In short, the PLA resume doesn’t care about when you worked where. It cares about what you know.
It’s organized in a table that can be (get this) several pages long! It has 4 columns: Expertise, Source of Learning, Accomplishment, and Dates. Here’s a quick breakdown of each section, with a little insight.
Column 1: Skills, Expertise, or College-level Learning Area, the most prominent column, lists the skills you’ve learned through your experience. Skills in this column might be big-picture things like Communication, Teamwork, Safety, Problem-Solving, and other terms along these lines. You can actually focus your PLA resume on the specific skills taught in the courses you’re challenging. Just organize your PLA resume by skills that speak right to those Course Outcomes. Nifty!
Column 2: Source of Learning, the next column, lists the experience where you learned that Expertise (through a job, travel, stay-at-home parenting, self-study, whatever it is). This is one advantage of the PLA resume, that all experiences count towards learning. It might be considered a gap in your traditional resume, but on the PLA resume it becomes a source of knowledge.
Further, with the PLA resume you can highlight a skill that might not be associated with a particular experience. Say that someone owned a small outdoor expedition company. Many would instantly think they’d have expertise in Survival and Safety, but they’d also know Marketing, Communications, Teamwork, and many other skills that are built in to that experience but not apparent at first glance. Here’s your chance to highlight the work you actually did in your experiences, rather than what people assume.
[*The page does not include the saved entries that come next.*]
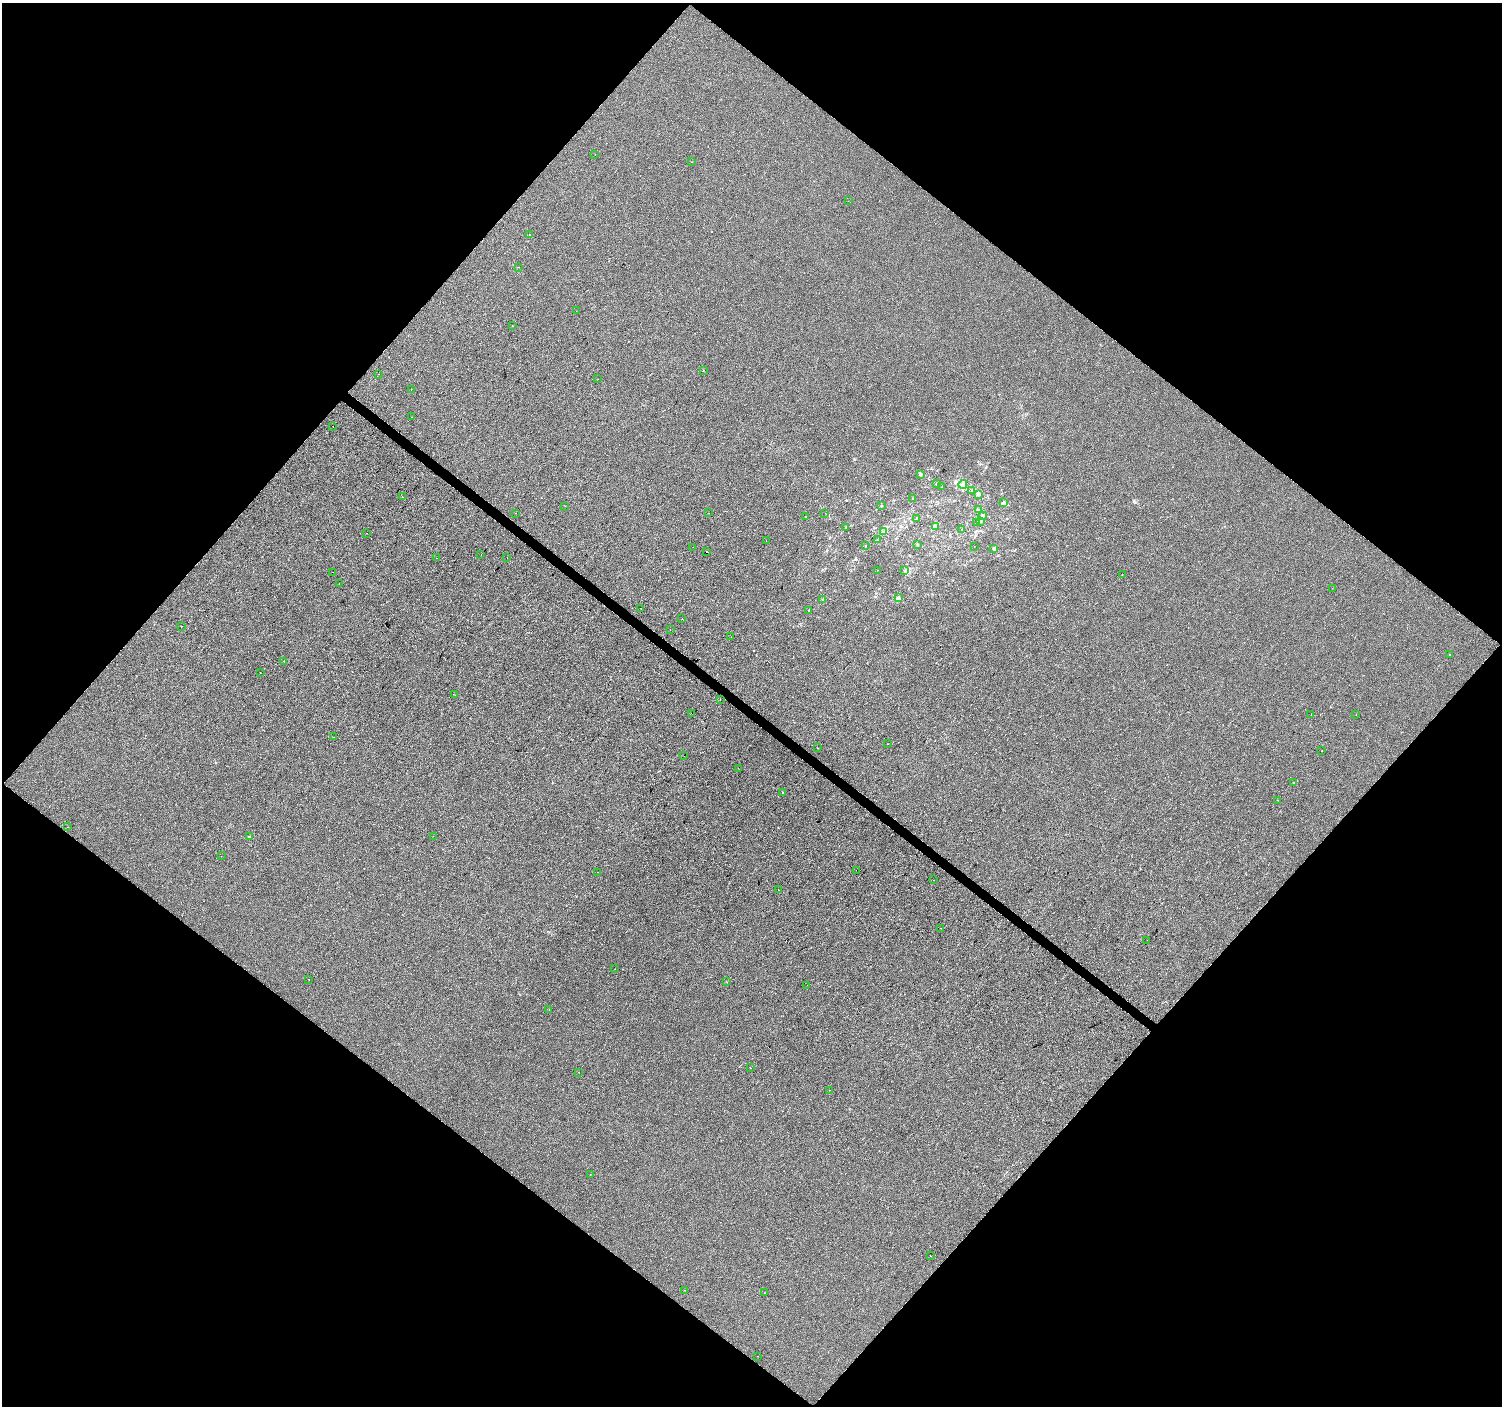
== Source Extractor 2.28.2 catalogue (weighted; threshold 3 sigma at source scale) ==
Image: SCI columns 6-6003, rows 239-5853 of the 6003 x 6025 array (HDU 1 of 3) = the unmasked area's bounding box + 8 px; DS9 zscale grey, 4 x 4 block average (1 PNG px = mean of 4 x 4 image px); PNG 1504 x 1408 px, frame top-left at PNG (2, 3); each listed source drawn as its Kron ellipse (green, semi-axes under 4 px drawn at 4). Shown black and unused: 50% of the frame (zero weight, under 2 of 3 exposures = <1% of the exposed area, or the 3 px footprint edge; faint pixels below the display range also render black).
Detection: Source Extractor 2.28.2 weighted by HDU 2 'WHT'. Background -2.46e-04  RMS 0.0042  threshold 0.0187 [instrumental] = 3 sigma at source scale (4.5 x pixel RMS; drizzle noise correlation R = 1.50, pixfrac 1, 0.0396/0.0396 arcsec/px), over >= 5 px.
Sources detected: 115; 8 cosmic-ray / hot-pixel residue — neither listed nor drawn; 1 coinciding with a brighter row at this scale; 3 inside a brighter listed object's ellipse — not listed separately; the other 103 listed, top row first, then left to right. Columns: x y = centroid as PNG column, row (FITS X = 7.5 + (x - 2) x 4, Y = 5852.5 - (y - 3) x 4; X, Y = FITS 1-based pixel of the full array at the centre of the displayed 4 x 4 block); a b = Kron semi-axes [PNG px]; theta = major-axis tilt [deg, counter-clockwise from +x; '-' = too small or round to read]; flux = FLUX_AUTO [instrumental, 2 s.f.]
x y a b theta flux
595 154 2 2 - 1.4
691 162 2 2 - 0.44
848 201 2 2 - 0.41
529 235 2 2 - 2.3
519 267 2 2 - 12
576 311 2 2 - 0.59
512 326 2 2 - 0.57
703 370 2 2 - 1.4
378 374 2 2 - 0.35
598 379 2 2 - 0.68
411 390 2 2 - 1
411 417 2 2 - 1.8
333 427 2 2 - 2.1
921 474 3 2 - 2.4
937 484 3 2 - 1.9
963 484 4 3 - 5.5
942 487 2 2 - 0.49
972 491 2 2 - 1.8
978 495 2 2 - 1.9
402 497 2 2 - 1.4
912 499 2 2 - 1.5
1003 503 3 2 - 2.2
565 506 2 2 - 0.79
881 506 2 2 - 0.91
979 510 3 2 - 1.6
515 513 2 2 - 0.47
708 513 2 2 - 2.9
825 513 2 2 - 1.7
983 516 4 2 - 3.3
805 517 2 2 - 0.83
916 518 2 2 - 0.86
980 522 3 2 - 0.96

Column 3: Learning Experience, Duty, Achievement, or Activity in the next column is a chance for you to tell your reviewer what you did to gain that Expertise in column 1. Rather than a traditional resume where all job duties are lumped together, here you can list specific projects you completed, things you managed, widgets you created or collaborated on, groups you led, and so forth.
Column 4: Dates is where you list the timeframe for the learning of this Expertise with each Source of Learning. PLA resumes don’t care about the order of learning–you can have years or decades between learning. This column is there to benefit you by showing how many cumulative years, and how much timespan, you’ve been learning this Expertise.
As we prepare to write your PLA resume, let’s consider an example of how experience might be translated onto the PLA resume:
Perhaps an apprentice plumber worked on a team in constructing a subdivision, then left to be an independent contractor for a decade. After all that experience, she joined a Plumbing Supply company as a manager. So she may list Teamwork as an Expertise, which she learned about as an apprentice and again as a manager, but with a ten-year gap while she worked alone. PLA resumes doesn’t care about that gap; it shows she’s had two long stints working with others as part of a team, and that’s what counts.